Trent Graduate Student Receives Prestigious $70,000 Alexander Graham Bell Canada Graduate Scholarship
FOR IMMEDIATE RELEASE
Ph.D. Candidate Henry Wilson One of First Recipients of Newly Designated Government of Canada Scholarship
Thursday, February 28, 2008, Peterborough
Henry Wilson, a doctoral candidate in the Watershed Ecosystems Graduate Program (WEGP) at Trent University, has been awarded a prestigious Alexander Graham Bell Canada Graduate Scholarship from the Natural Sciences and Engineering Research Council of Canada (NSERC), valued at $70,000 over two years.
“I’m very happy,” Mr. Wilson said when asked his reaction to winning the award. “This means I don’t have to worry about financing my education. I can focus on my research.”

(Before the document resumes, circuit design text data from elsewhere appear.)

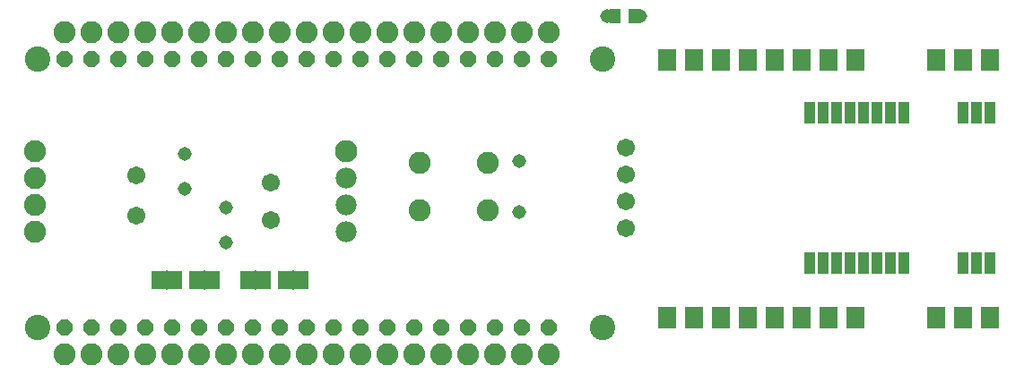
<source format=gbr>
G04 EAGLE Gerber RS-274X export*
G75*
%MOMM*%
%FSLAX34Y34*%
%LPD*%
%INSoldermask Top*%
%IPPOS*%
%AMOC8*
5,1,8,0,0,1.08239X$1,22.5*%
G01*
%ADD10C,2.403200*%
%ADD11P,1.635708X8X292.500000*%
%ADD12C,1.981200*%
%ADD13C,2.103200*%
%ADD14C,2.082800*%
%ADD15C,1.711200*%
%ADD16R,1.703200X2.003200*%
%ADD17R,0.983200X2.003200*%
%ADD18R,1.003200X1.403200*%
%ADD19R,1.371600X1.803400*%
%ADD20R,0.152400X1.828800*%
%ADD21C,1.703200*%
%ADD22C,1.309600*%


D10*
X24130Y312420D03*
X24130Y58420D03*
X557530Y58420D03*
X557530Y312420D03*
D11*
X49530Y312420D03*
X74930Y312420D03*
X100330Y312420D03*
X125730Y312420D03*
X151130Y312420D03*
X176530Y312420D03*
X201930Y312420D03*
X227330Y312420D03*
X252730Y312420D03*
X278130Y312420D03*
X303530Y312420D03*
X328930Y312420D03*
X354330Y312420D03*
X379730Y312420D03*
X405130Y312420D03*
X430530Y312420D03*
X455930Y312420D03*
X481330Y312420D03*
X506730Y312420D03*
X506730Y58420D03*
X481330Y58420D03*
X455930Y58420D03*
X430530Y58420D03*
X405130Y58420D03*
X379730Y58420D03*
X354330Y58420D03*
X328930Y58420D03*
X303530Y58420D03*
X278130Y58420D03*
X252730Y58420D03*
X227330Y58420D03*
X201930Y58420D03*
X176530Y58420D03*
X151130Y58420D03*
X125730Y58420D03*
X100330Y58420D03*
X74930Y58420D03*
X49530Y58420D03*
D12*
X314960Y148590D03*
X314960Y173990D03*
X314960Y199390D03*
D13*
X314960Y224790D03*
D14*
X449072Y214376D03*
X384048Y214376D03*
X449072Y169164D03*
X384048Y169164D03*
D15*
X579120Y228600D03*
X579120Y203200D03*
X579120Y177800D03*
X579120Y152400D03*
D16*
X923290Y311150D03*
X897890Y311150D03*
X872490Y311150D03*
X796290Y311150D03*
X770890Y311150D03*
X745490Y311150D03*
X720090Y311150D03*
X694690Y311150D03*
X669290Y311150D03*
X643890Y311150D03*
X618490Y311150D03*
X618490Y67310D03*
X643890Y67310D03*
X669290Y67310D03*
X694690Y67310D03*
X720090Y67310D03*
X745490Y67310D03*
X770890Y67310D03*
X796290Y67310D03*
X872490Y67310D03*
X897890Y67310D03*
X923290Y67310D03*
D17*
X923290Y261620D03*
X910590Y261620D03*
X897890Y261620D03*
X842010Y261620D03*
X829310Y261620D03*
X816610Y261620D03*
X803910Y261620D03*
X791210Y261620D03*
X778510Y261620D03*
X765810Y261620D03*
X753110Y261620D03*
X753110Y119380D03*
X765810Y119380D03*
X778510Y119380D03*
X791210Y119380D03*
X803910Y119380D03*
X816610Y119380D03*
X829310Y119380D03*
X842010Y119380D03*
X897890Y119380D03*
X910590Y119380D03*
X923290Y119380D03*
D18*
X586850Y353060D03*
X568850Y353060D03*
D19*
X138430Y102870D03*
X153670Y102870D03*
D20*
X146050Y102870D03*
D19*
X222250Y102870D03*
X237490Y102870D03*
D20*
X229870Y102870D03*
D19*
X257810Y102870D03*
X273050Y102870D03*
D20*
X265430Y102870D03*
D19*
X173990Y102870D03*
X189230Y102870D03*
D20*
X181610Y102870D03*
D14*
X49530Y337820D03*
X74930Y337820D03*
X100330Y337820D03*
X125730Y337820D03*
X151130Y337820D03*
X176530Y337820D03*
X201930Y337820D03*
X227330Y337820D03*
X252730Y337820D03*
X278130Y337820D03*
X303530Y337820D03*
X328930Y337820D03*
X354330Y337820D03*
X379730Y337820D03*
X405130Y337820D03*
X430530Y337820D03*
X455930Y337820D03*
X481330Y337820D03*
X506730Y337820D03*
X49530Y33020D03*
X74930Y33020D03*
X100330Y33020D03*
X125730Y33020D03*
X151130Y33020D03*
X176530Y33020D03*
X201930Y33020D03*
X227330Y33020D03*
X252730Y33020D03*
X278130Y33020D03*
X303530Y33020D03*
X328930Y33020D03*
X354330Y33020D03*
X379730Y33020D03*
X405130Y33020D03*
X430530Y33020D03*
X455930Y33020D03*
X481330Y33020D03*
X506730Y33020D03*
X21590Y224790D03*
X21590Y199390D03*
X21590Y173990D03*
X21590Y148590D03*
D21*
X243840Y195580D03*
X116840Y163830D03*
D22*
X162560Y189230D03*
X201930Y171450D03*
X561340Y353060D03*
X478790Y167640D03*
X201930Y138430D03*
D21*
X243840Y160020D03*
X116840Y201930D03*
D22*
X162560Y222250D03*
X593090Y353060D03*
X478790Y215900D03*
M02*

</source>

Mr. Wilson received notice of the award in January after the Government of Canada announced they were renaming the Canada Graduate Scholarships in honour of renowned pioneers of Canadian technology, medicine and entrepreneurship. The Alexander Graham Bell Canada Graduate Scholarship is awarded to top-ranked postgraduate scholarship applicants in the field of natural sciences and engineering who show outstanding research and leadership skills and demonstrate exceptional academic ability.
The significant prize will help to fund Mr. Wilson’s research, under the supervision of Dr. Maggie Xenopoulos, on the impact of human land use on dissolved organic carbon in streams. His research provides insight into the dynamics of dissolved organic carbon, an important, but not well understood, part of the aquatic system. He is also studying the role fish communities play in stream nutrient recycling, and how human actions can impact this role.
“If we hope to maintain normal ecosystem function along with human activity, it is important that we understand what impacts our actions will have,” Mr. Wilson explains.
Originally from Kenton, Manitoba, Mr. Wilson studied geography and zoology at Brandon University prior to coming to Trent University for his graduate work in the Watershed Ecosystems Graduate Program. The unique interdisciplinary nature of the WEGP attracted him to Trent and it is here that he has found the tools, experience and education he needs to make a difference.
“I guess you could say my work is starting to come to fruition at Trent,” he said. “I feel like I’m doing something here that is of value to the scientific community.”